Am Abend des 16. November wurde in Moskau ein 26-Jähriger vermutlich von Neonazis erschossen. Nach Medienberichten wurden zwei Schüsse aus nächster Nähe auf den Kopf des Ermordeten abgegeben. Iwan Chutorskoi gehörte zu den antirassistisch aktiven R.A.S.H. (Red and Anarchist Skinheads) und organisierte mit anderen Aktivisten den Schutz bei linken Konzerten, die in Russland häufig von militanten Neonazis angegriffen werden.

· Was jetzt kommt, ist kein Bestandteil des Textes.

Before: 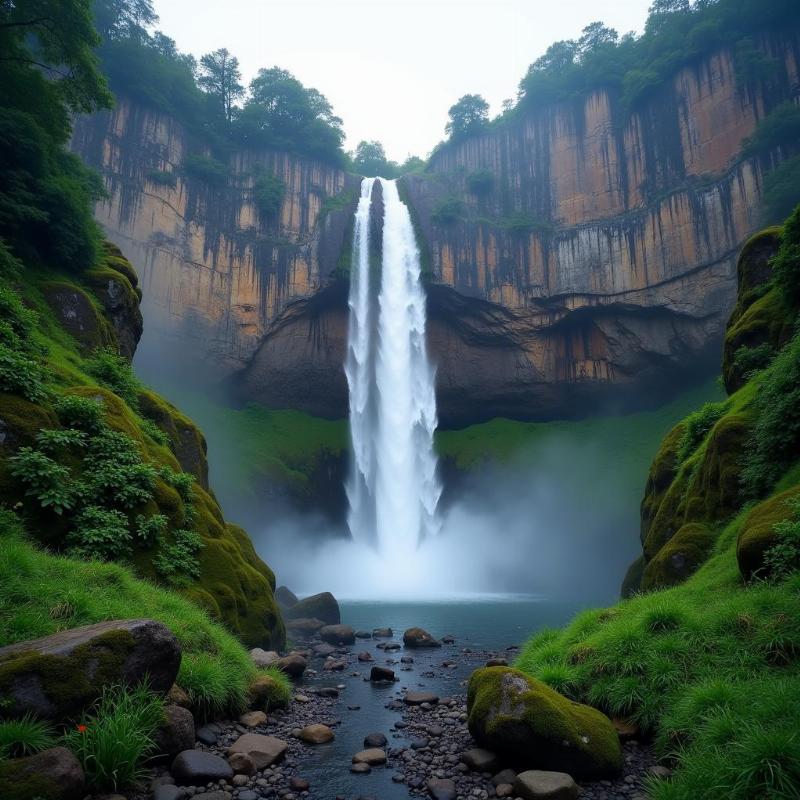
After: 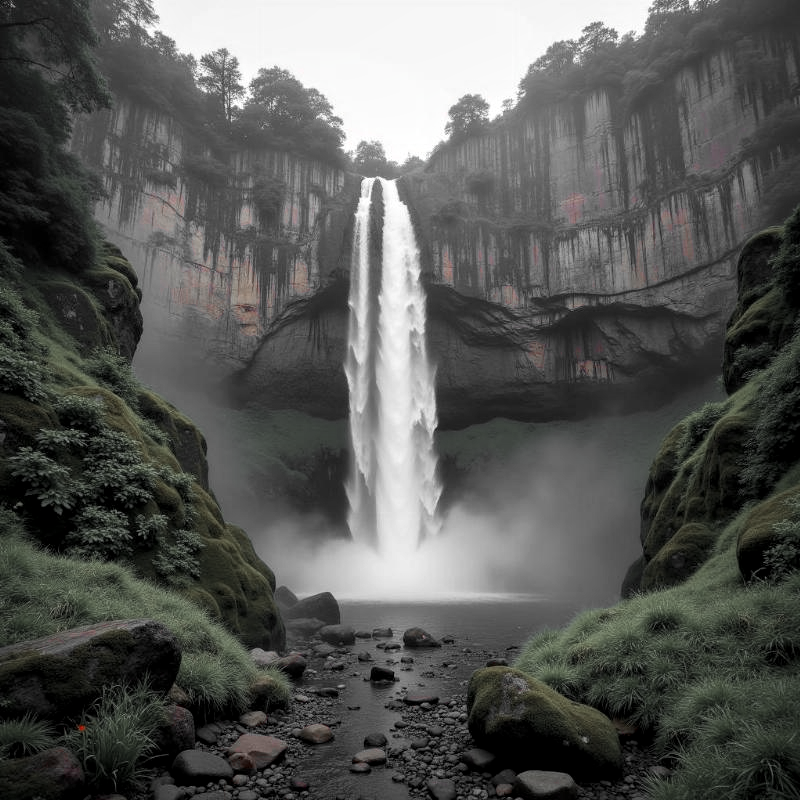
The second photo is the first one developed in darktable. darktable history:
local contrast: on, module defaults
color zones: curves: ch1 [(0, 0.831) (0.08, 0.771) (0.157, 0.268) (0.241, 0.207) (0.562, -0.005) (0.714, -0.013) (0.876, 0.01) (1, 0.831)]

Der rechtsextremen Szene war Chutorski gut bekannt. Sein Name tauchte immer wieder auf Todeslisten im Internet auf. In der Vergangenheit wurden bereits drei Mordversuche an Iwan verübt. 2005 wurde er von Neonazis überfallen, die ihm schwere Schnittverletzungen am Kopf zufügten. Ein anderes Mal lauerten die Täter ihm vor seiner Haustür auf und stachen mit einem Schraubenzieher auf seinen Hals ein. Im Januar dieses Jahres wurde er bei einer Auseinandersetzung mit Rechtsextremisten durch einen Messerstich in den Bauch lebensgefährlich verletzt.

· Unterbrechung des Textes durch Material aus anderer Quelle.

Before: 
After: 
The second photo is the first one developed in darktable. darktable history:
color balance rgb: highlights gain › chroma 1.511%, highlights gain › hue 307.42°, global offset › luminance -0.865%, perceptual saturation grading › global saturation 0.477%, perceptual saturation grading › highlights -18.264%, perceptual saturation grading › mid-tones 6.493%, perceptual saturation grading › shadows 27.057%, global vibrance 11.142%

In Russland ist Gewalt von der erstarkenden Neonaziszene an der Tagesordnung. Immer wieder werden Menschen ausländischer Herkunft und Journalisten, Gewerkschafter und andere politische Gegner des rechten Spektrums brutal ermordet. Nur in den wenigsten Fällen konnte die Polizei Tatverdächtige ermitteln. Meist werden rassistische Morde von den russischen Behörden als private Streitigkeit mit tödlichem Ausgang oder Auseinandersetzung unter „Rowdies“ verharmlost. Der fehlende Fahndungsdruck scheint die Szene zu weiterer Gewalt zu ermutigen.
2007 hatten Neonazis ein Exekutionsvideo im Internet veröffentlicht. Darin ist zu sehen, wie vermummte Täter zwei gefesselten Moslems die Kehle durchschneiden. Allein in Moskau gab es in den letzten Jahren mindestens sechs Mord an linken Aktivisten. Im April 2006 starb der 19-jährige Alexandr Rjuchin durch Messerstiche, im März 2008 wurde ebenfalls bei einem Messerangriff Alexej Krylow getötet, im Oktober 2008 wurde der linke Skinhead Fedor Filatow ermordet und im Juni starb der Antifaschist Ilja Dshaparidse bei einem rechten Überfall. Auch die Morde an dem Rechtsanwalt und Menschenrechtler Stanislaw Markelow und der Journalistin Anastasia Baburowa, die im Januar weltweit für Aufsehen gesorgte hatten, werden von Beobachtern der rechtsextremeren Szene zugeordnet.